This film was previously reviewed in October 2021 as part of London Film Festival.

The glinting silver off the Titanic Quarters, the sweeping green of Cave Hill, the bouncing yellow of the Harland & Wolff cranes steadily roll onto the screen, like a high budget Northern Irish tourist board ad. Suddenly we are confronted with a black and white 1969. In some ways, it’s an audacious storytelling move, switching from the colourful, quiet and observational to the stark, loud perspective of a young boy. And yet it is what we have come to expect from the brash tone and unwieldy earnestness of Kenneth Branagh’s filmography. 

Belfast is a deeply personal story, clearly traced from the shadows of Branagh’s own childhood. Everything feels sweeping and dramatic, big in the way the world can feel when you are constantly peering up. Unfortunately, this wide-eyed childishness means painting the finest nuances in this long civil war with broad strokes. Even the vernacular feels flat and performative, designed to be heard by an English audience rather than understood by a Northern Irish one. 

Caitriona Balfe shines with a winning sincerity while Jamie Dornan is tasked with the unenviable task of being the comparably staunch sounding board for the hoard of child actors. Indeed, every adult is reserved in light of the frequently over-directed Jude Hill. 

Living in Belfast in the 60’s meant that identity, family, heritage and politics were unforgivingly enmeshed, bolted together. Belfast only succeeds as a depoliticised family drama, an insular look at familiar dynamics. In its best moments it embraces the security and pain found in intergenerational love, with Judi Dench and Ciarán Hinds playing the archetypal curmudgeonly Irish grandparents. 
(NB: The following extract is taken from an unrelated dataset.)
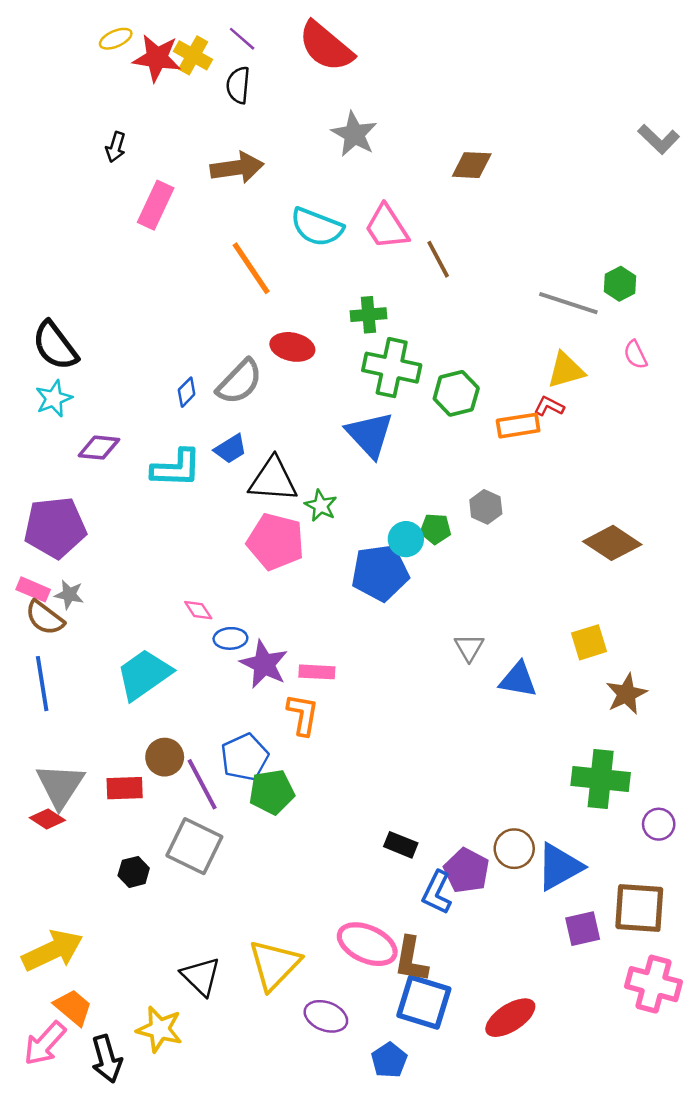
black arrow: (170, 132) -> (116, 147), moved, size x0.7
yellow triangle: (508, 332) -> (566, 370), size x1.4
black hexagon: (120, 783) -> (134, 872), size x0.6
If Belfast were a film about any other time or any other place, its sweetness could be enough to buoy this exercise in cinematic remembering, unfortunately it flattens this moment in history into a directorial nostalgia trip.

RATING: 2/5


INFORMATION

CAST: Jamie Dornan, Caitriona Balfe, Judi Dench, Ciarán Hinds, Jude Hill

DIRECTOR: Kenneth Branagh

WRITER: Kenneth Branagh

SYNOPSIS: A young boy grows up in a politically turbulent 1960’s Belfast.